Dua kelompok meneliti batuan tersebut menggunakan penanggalan radiometrik, suatu teknik untuk memperkirakan usia suatu benda berdasarkan jumlah relatif unsur radioaktif tertentu yang dikandungnya. (SN: 10/5/21).
Ahli geokimia Le Zhang dari Chinese Academy of Sciences di Guangzhou dan rekannya mempelajari 35 fragmen batuan vulkanik yang disebut basalt, dan menemukan bahwa usia mereka semuanya berkisar sekitar 2,830 miliar tahun, para peneliti melaporkan di Sains. Li dan rekannya memeriksa 108 fragmen basal dan menemukan usia yang sama: 2,807 miliar tahun, tim melaporkan dalam Alam.
“Itu lebih muda dari yang saya perkirakan untuk wilayah bulan tersebut,” kata Elardo.

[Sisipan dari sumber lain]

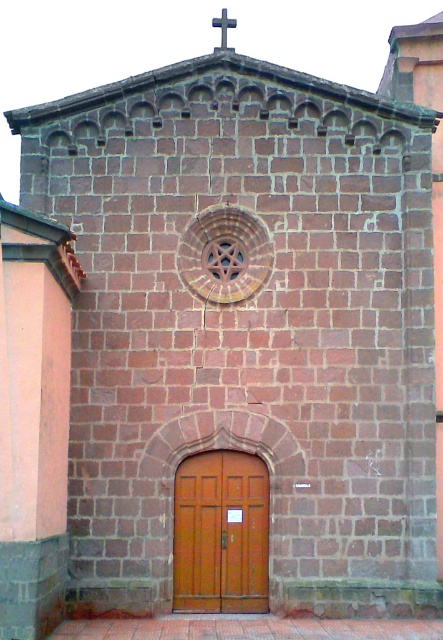
You are standing in front of the church and want to enter. The wooden door at center is partially blocked by a fallen tree branch. To reach the door, you need to go around the obstacle. Which direction should you move relative to the white plastic cross at upper center?

The wooden door at center is positioned on the right side of the white plastic cross at upper center. Therefore, to reach the door, you should move to the right of the white plastic cross at upper center to go around the obstacle.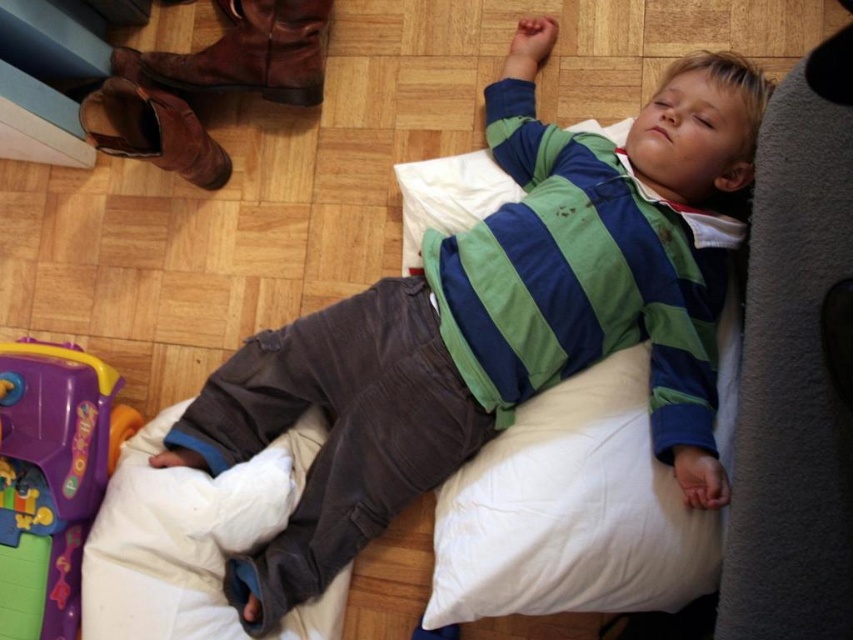
In the scene shown: You are a parent trying to reach for the purple plastic toy at lower left while your child is lying on the green striped shirt at center. Can you grab the toy without touching the child?

The green striped shirt at center and purple plastic toy at lower left are 14.23 inches apart from each other. Since the distance is more than a few inches, you can likely grab the toy without touching the child.

Consider the image. You are a photographer trying to capture a closeup of the purple plastic toy at lower left without the green striped shirt at center blocking the view. Can you do it based on their sizes?

The green striped shirt at center is larger in size than the purple plastic toy at lower left, so the shirt may block the view of the toy. You might need to adjust your angle or move closer to avoid the obstruction.

You are a parent trying to locate your child who is lying on the floor. You see the green striped shirt at center and the purple plastic toy at lower left. Which object is covering part of the other?

The green striped shirt at center is positioned over the purple plastic toy at lower left, so the shirt is covering part of the toy.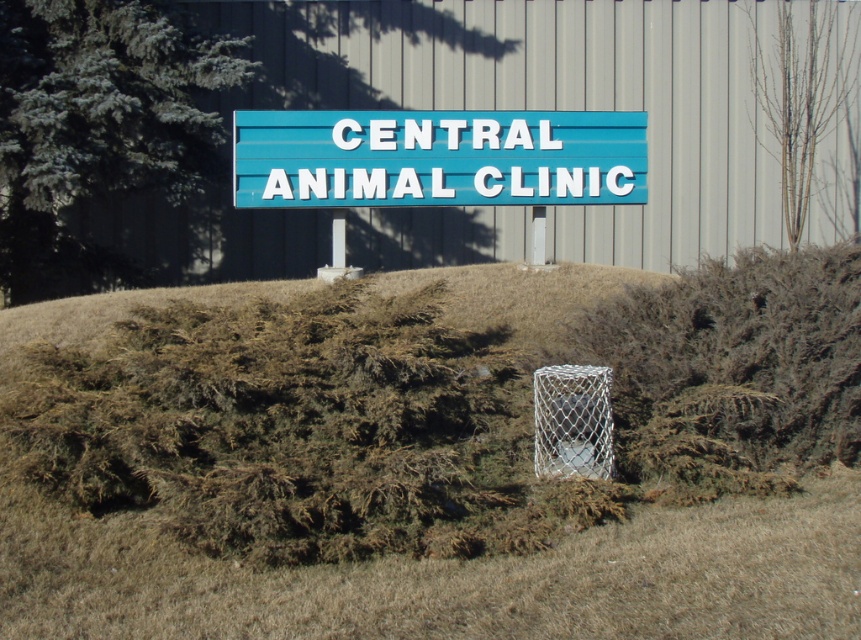
You are a delivery person trying to park your van in front of the Central Animal Clinic. The van is 2 meters wide. The blue plastic sign at center and the white mesh basketball hoop at center are in the way. Can you fit your van between them?

The blue plastic sign at center is wider than the white mesh basketball hoop at center. Since the van is 2 meters wide, you need to check the distance between them. However, the description only provides information about their widths, not the space between them. Therefore, it is impossible to determine if the van can fit based on the given information.

You are standing in front of the Central Animal Clinic sign and notice two points marked on the ground. The first point is at coordinates point (518,160) and the second is at point (544,410). If you want to place a flower pot between them, which point should you start from to ensure the pot is closer to the sign?

You should start from point (544,410) because it is closer to the sign. Since point (518,160) is further away from the camera, placing the pot starting from the closer point ensures it is nearer to the sign.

Itu karena fitur lain yang ditemukan kedua kelompok dalam sampel. Batuan tersebut kekurangan unsur penghasil panas seperti kalium, unsur tanah jarang (seperti uranium dan thorium) dan fosfor, yang secara kolektif dikenal sebagai KREEP. Di sisi lain, pembusukan unsur-unsur KREEP dapat menjaga mantel bulan cukup hangat untuk menopang aktivitas vulkanisme hingga 2 miliar tahun yang lalu. Tapi tanpa unsur-unsur tersebut, tidak jelas bagaimana sisi jauh bisa tetap cair dalam waktu yang lama, kata Elardo.
Hasilnya juga menunjukkan vulkanisme yang bertahan lama. Tim Li menemukan satu batu yang menonjol: pecahan kaya aluminium yang berasal dari 4,2 miliar tahun lalu. Satu-satunya batuan bulan yang diketahui berumur lebih tua adalah meteorit yang titik asalnya di bulan tidak diketahui. Bersama dengan sampel yang lebih muda, batuan tersebut menyiratkan vulkanisme sisi jauh yang berlangsung setidaknya 1,4 miliar tahun.

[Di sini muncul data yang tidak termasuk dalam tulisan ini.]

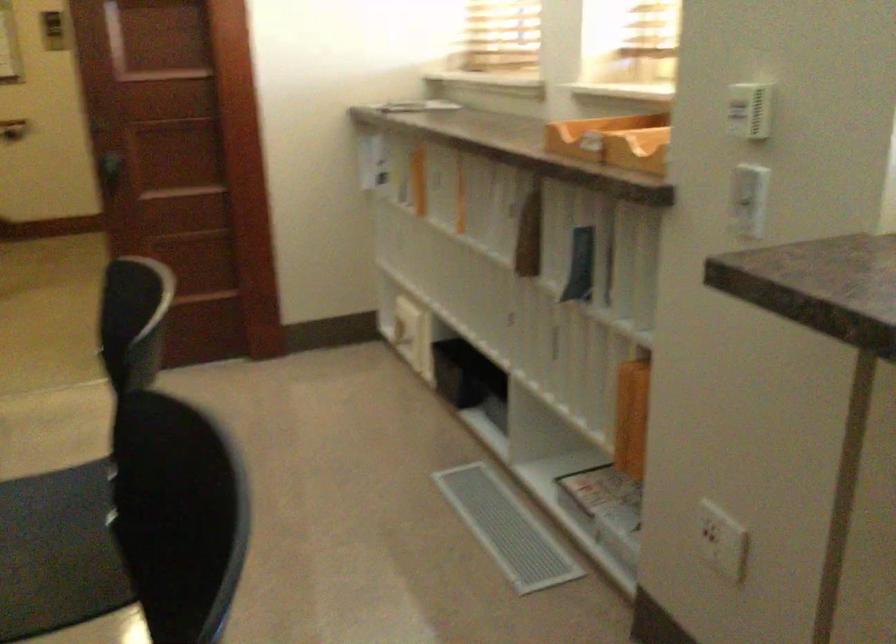
Image resolution: width=896 pixels, height=644 pixels. Describe the element at coordinates (748, 190) in the screenshot. I see `a white light switch` at that location.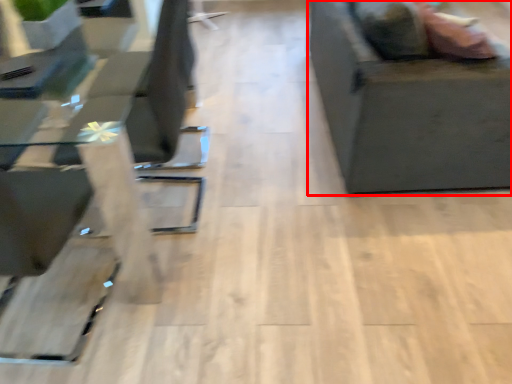
Question: In this image, where is furniture (annotated by the red box) located relative to table?

Choices:
 (A) right
 (B) left

Answer: (A)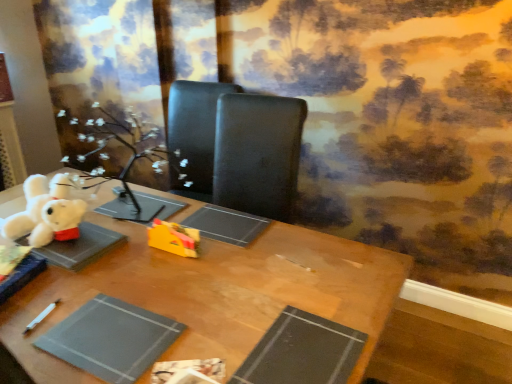
Where is `vacant space in black matte paperback book at lower center, marked as the second paperback book in a left-to-right arrangement (from a real-world perspective)`? vacant space in black matte paperback book at lower center, marked as the second paperback book in a left-to-right arrangement (from a real-world perspective) is located at coordinates (296, 344).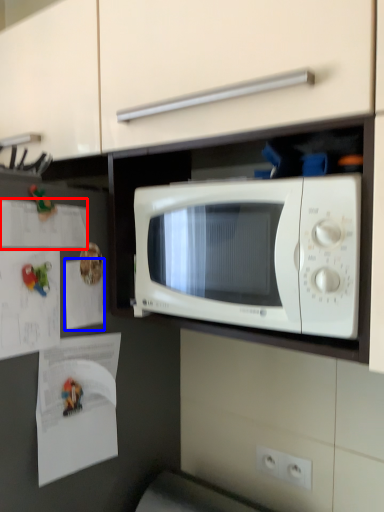
Question: Which object is further to the camera taking this photo, paper (highlighted by a red box) or paper (highlighted by a blue box)?

Choices:
 (A) paper
 (B) paper

Answer: (B)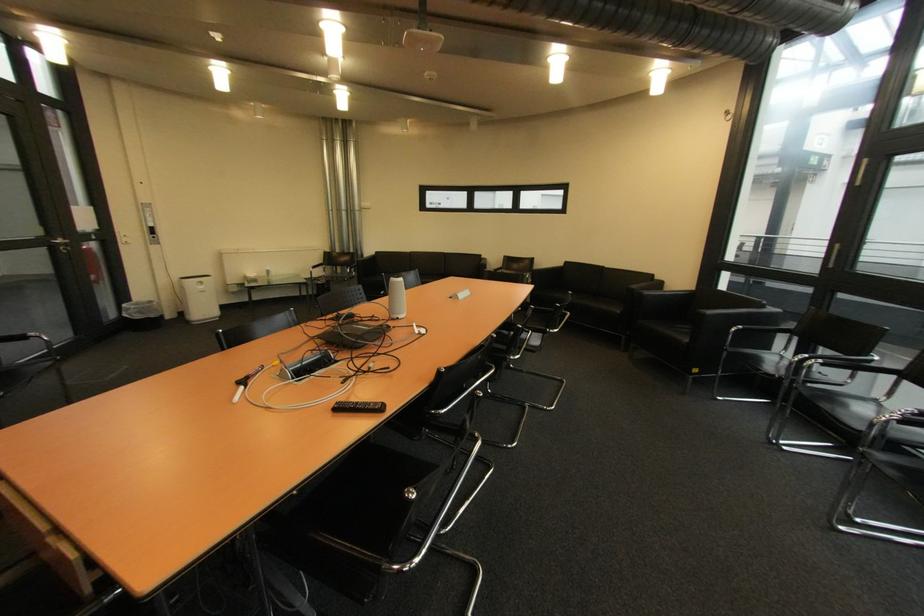
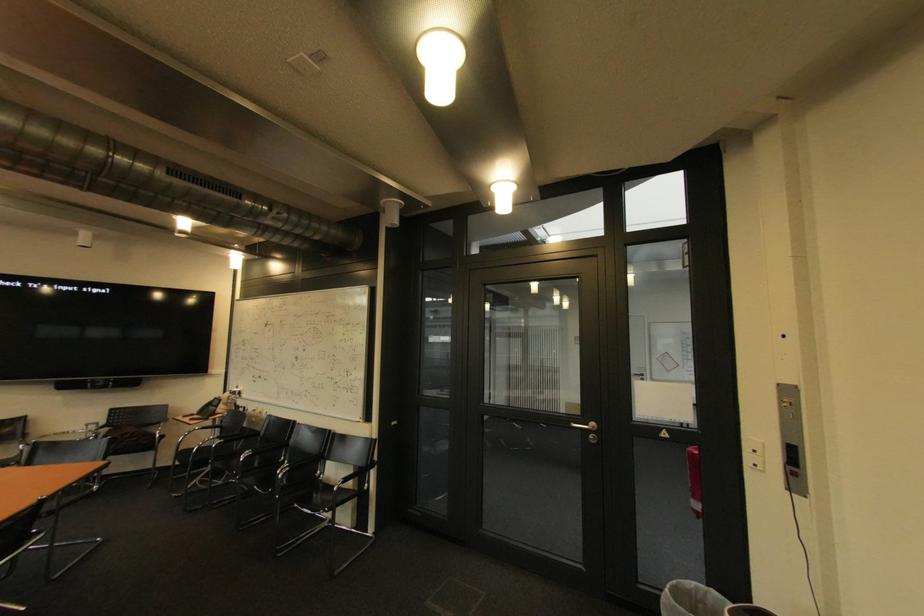
The point at (129, 241) is marked in the first image. Where is the corresponding point in the second image?

(757, 459)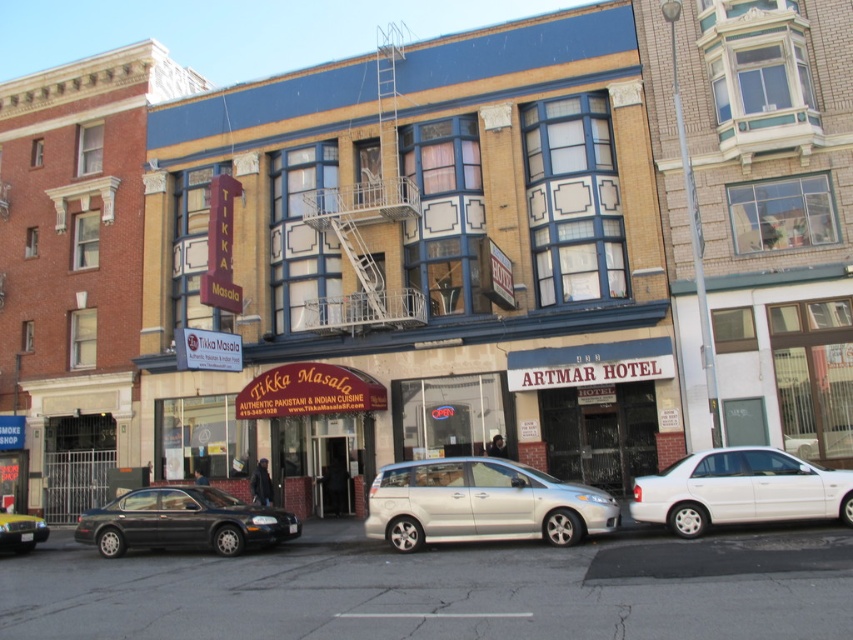
Between silver metallic minivan at center and shiny black sedan at lower left, which one is positioned higher?

Positioned higher is silver metallic minivan at center.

Mengingat perbedaan yang diketahui antara belahan bulan, tidak mengherankan jika sampel sisi jauh pertama terlihat sangat berbeda dibandingkan sampel sisi dekat, kata Ryan Zeigler, kurator sampel Apollo di Johnson Space Center di Houston. Namun datanya masih menarik.
“Saya pikir ini hanyalah langkah pertama,” kata Zeigler. “Saya pikir mereka akan membawa lebih banyak teknik untuk mengatasi partikel-partikel ini dengan waktu yang lebih lama. Dan saya pikir mungkin ada hal-hal yang lebih mengejutkan di masa depan.”